Sulla necessità di “diffondere la consapevolezza pubblica sui trasferimenti di valore presso operatori  e organizzazioni sanitarie e migliorare il livello di trasparenza evitando complottismi o strumentalizzazioni  favorendo collaborazione tra industrie farmaceutiche, professionisti e organizzazioni” insiste anche il presidente della Fondazione Gimbe Nino Cartabellota.
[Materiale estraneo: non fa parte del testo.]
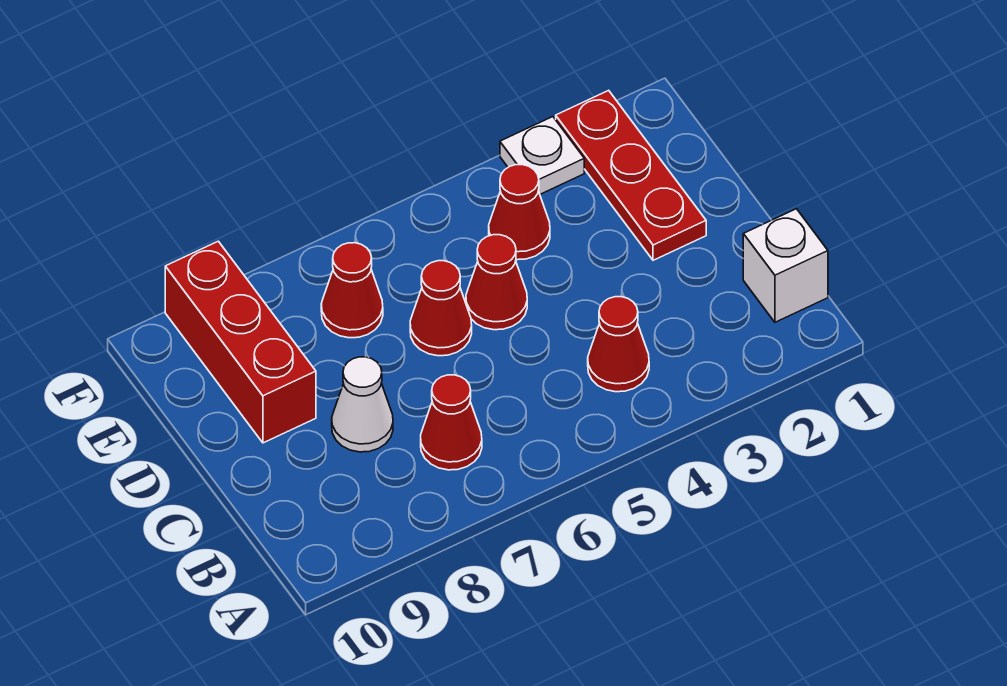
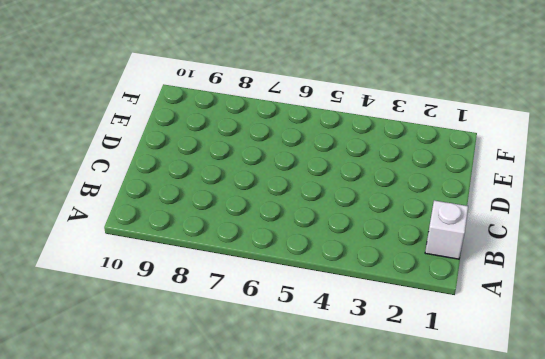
none -> red cone B4 level 1
none -> red cone B7 level 1

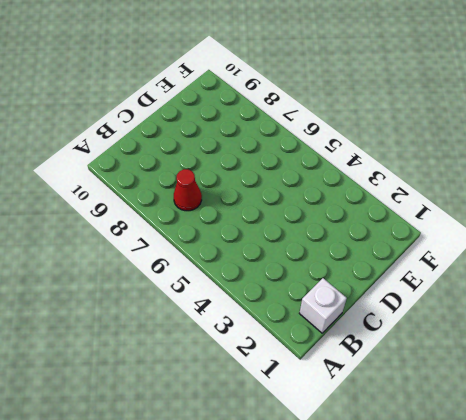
none -> red cone B4 level 1
none -> white cone C8 level 1

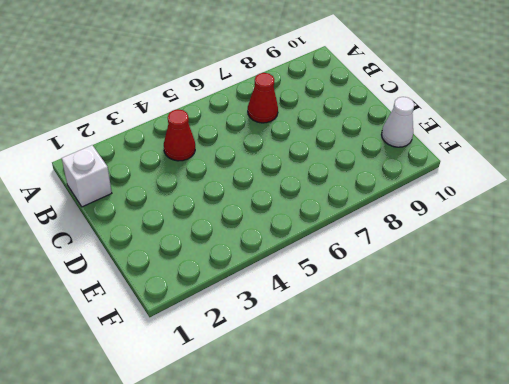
white cone E10 level 1 -> white cone C8 level 1
none -> red plate D2:F2 level 1
none -> red cone D5 level 1

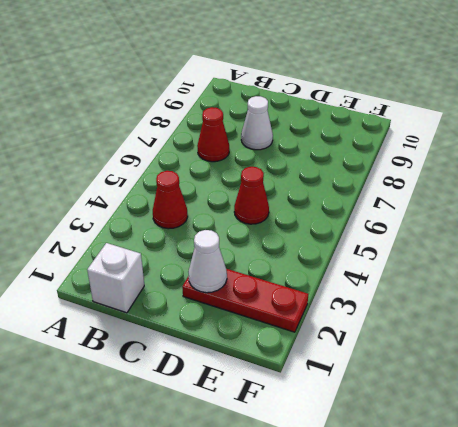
white cone D2 level 2 -> none
none -> red cone D6 level 1
none -> red brick D9:F9 level 1

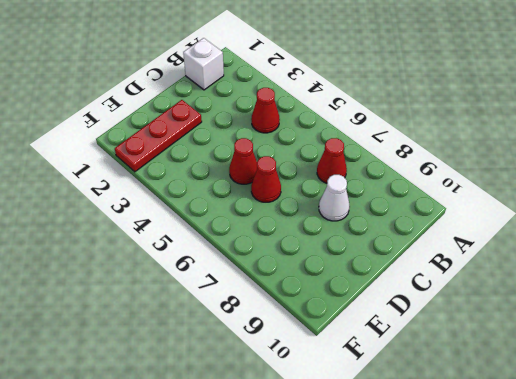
none -> red brick D9:F9 level 1
none -> red cone E4 level 1

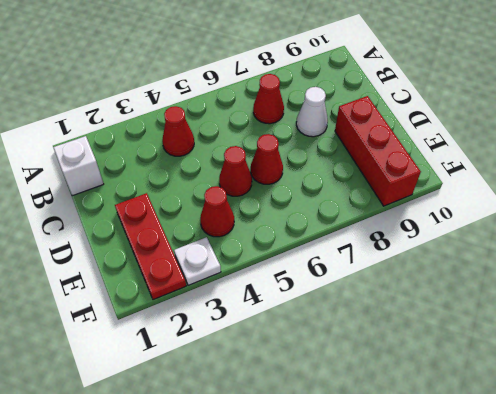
none -> red cone E7 level 1

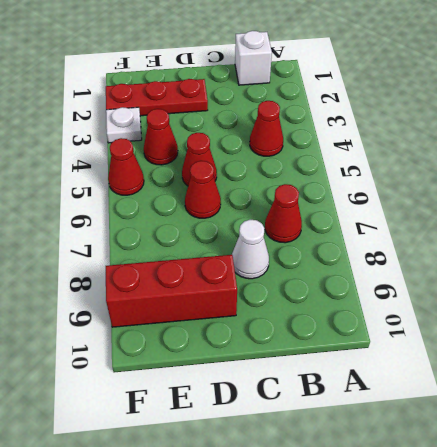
red cone F5 level 1 -> red cone E7 level 1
Come rivelava il report della fondazione sui trasferimenti di valore nel 2017, per le aziende aderenti al codice Efpia recepito da Farmindustria nel 2016, alcuni problemi strutturali sussistevano condizionando il livello di trasparenza dei dati pubblicati (che interessavano, solo, ai fini dell’analisi 14 aziende farmaceutiche che, complessivamente rappresentavano il 51,5% del fatturato totale di settore nel 2017). Tra questi problemi strutturali, figuravano l’inadeguatezza dei formati dei file per l’importazione e l’analisi, l’impossibilità di identificare i trasferimenti indiretti in favore degli operatori sanitari ma anche una difformità di interpretazione dell stesso codice deontologico di Farmindustria. E naturalmente la frequente mancanza di dati facoltativi.
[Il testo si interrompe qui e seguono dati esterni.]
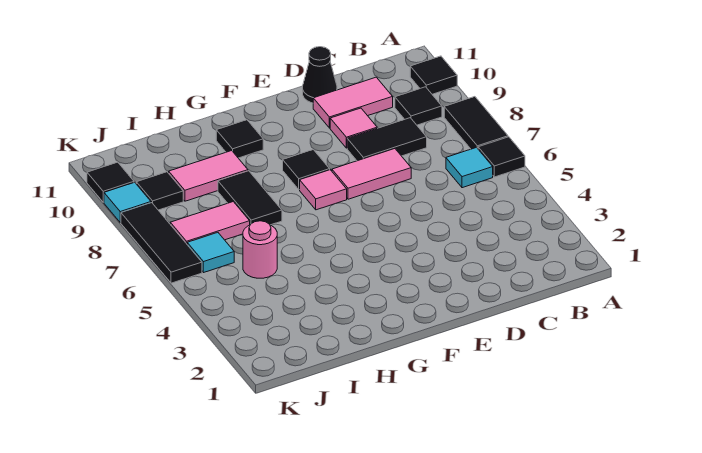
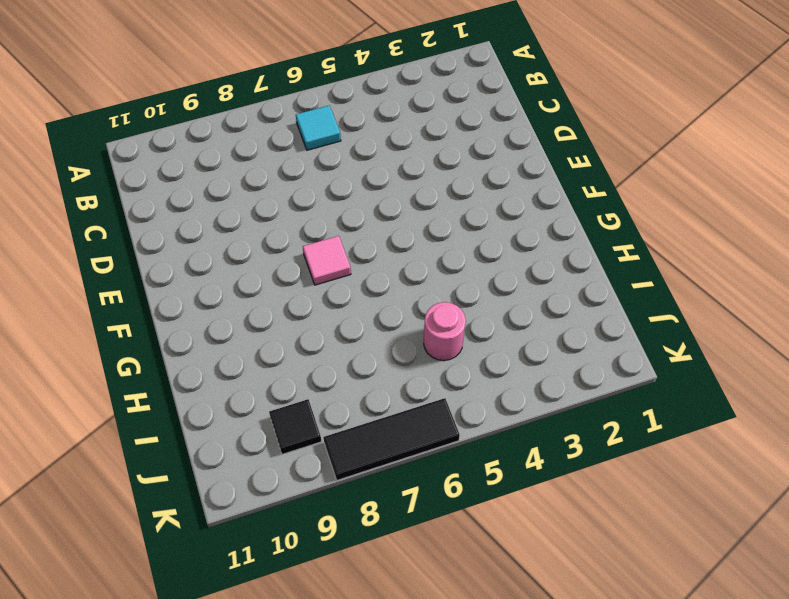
none -> black tile A6 level 1
none -> black tile A7:A8 level 1
none -> black tile A10 level 1

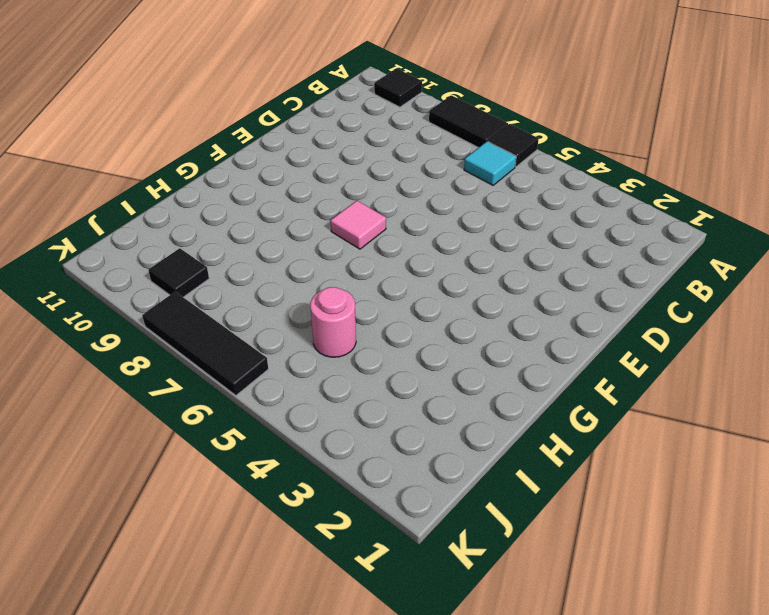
none -> black tile B9 level 1
none -> black tile C8:D8 level 1
none -> pink tile C10:D10 level 1

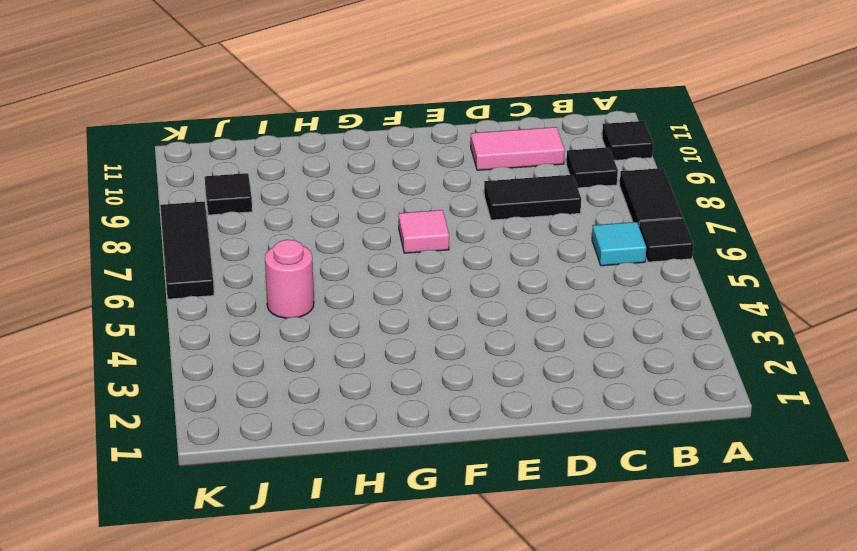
none -> pink tile D7:E7 level 1
none -> pink tile D9 level 1
none -> black cone D11 level 1

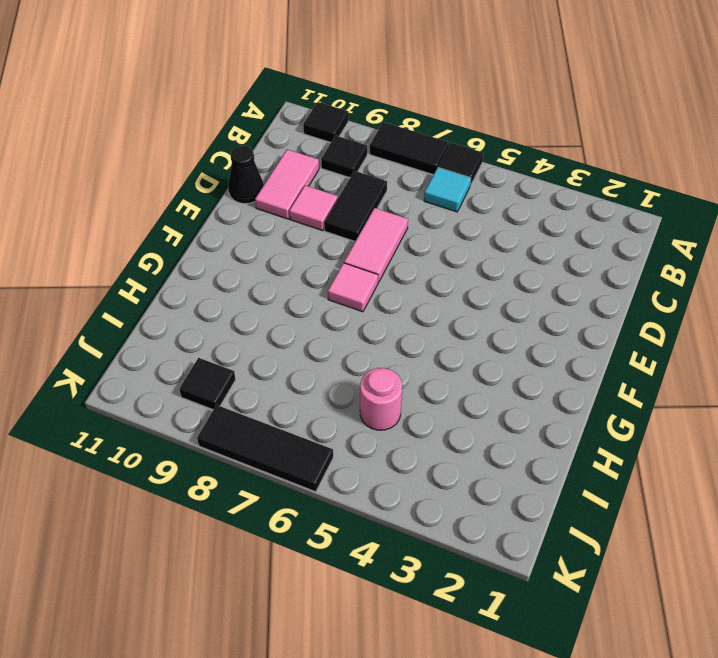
none -> black tile F8 level 1
none -> black tile G10 level 1
none -> black tile H7:H8 level 1

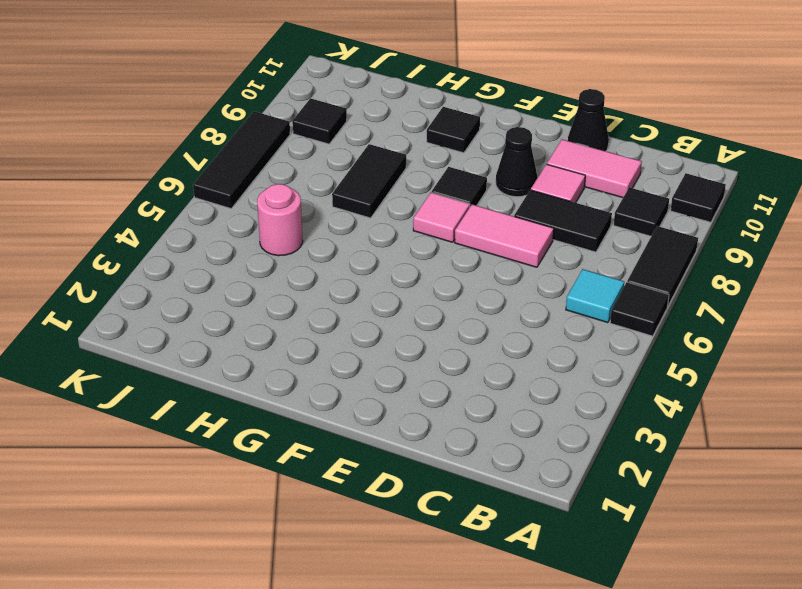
black cone E9 level 1 -> none
none -> pink tile H9:I9 level 1
none -> pink tile I7:J7 level 1
none -> cyan tile J6 level 1

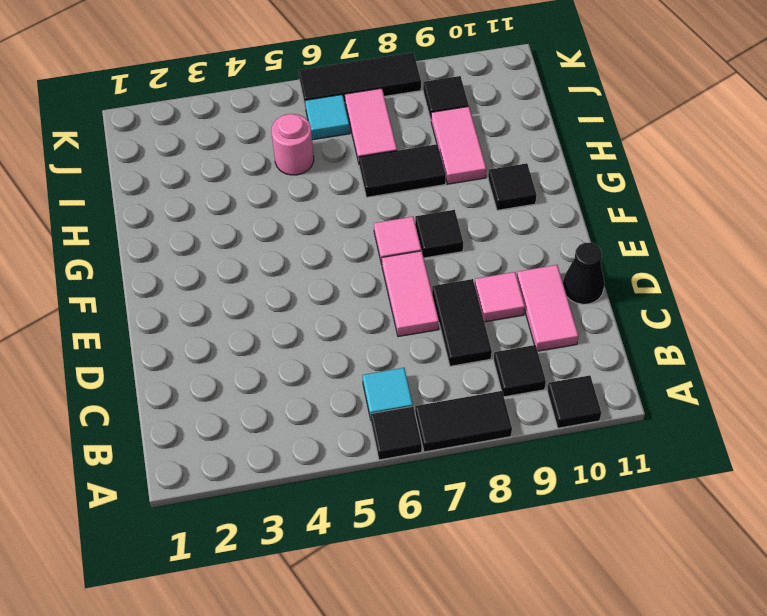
none -> cyan tile K9 level 1
none -> black tile K10 level 1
Non un dettaglio perché, se rispettare il perimetro delle regole già esistenti sarebbe il minimo, spetta alle aziende, che hanno oltre che obblighi verso gli stakeholders anche responsabilità sociali, fare di più.  Ecco perché secondo Cartabellotta, “se perseguo la linea della trasparenza anche i dati facoltativi li rendo obbligatori, un plus anche per le organizzazioni esterne che minitorano gli attori della sanità”.

Prodotto e innovazione, performance e leadership restano le preoccupazioni prioritarie ma anche etica e trasparenza pesano nella più generale sfera della reputazione delle aziende, fino al 40% suggerisce Tesoro-Tess, ceo di Reputation Institute Italia Svizzera. Anche laddove per il cittadino diventa complesso, come nel caso dell’industria farmaceutica, valutare cosa davvero viene fatto in nome della trasparenza, la pretesa dal basso di maggior chiarezza ed eticità esiste in una stagione dove sussiste dal basso una forte volontà di co-creare i fenomeni e le agende, mentre al contempo si chiede alle corporation di creare sistemi identificativi forti dal punto di vista valoriale per chi è all’esterno.

La percezione pubblica, in un’epoca dove la reputazione di chiunque può essere al centro di una shit-storm sui social che monta nel giro di poche ore, è sempre più importante; anche per questo, guardando al 2020, sottolinea de Cicco, l’obiettivo è “arrivare al 100% di medici che dichiarano la collaborazione con Roche. Noi vorremmo abbandonare il concetto di webgogna. Vogliamo rendere trasparente il tutto, e non c’è nulla di cui potersi nascondere”.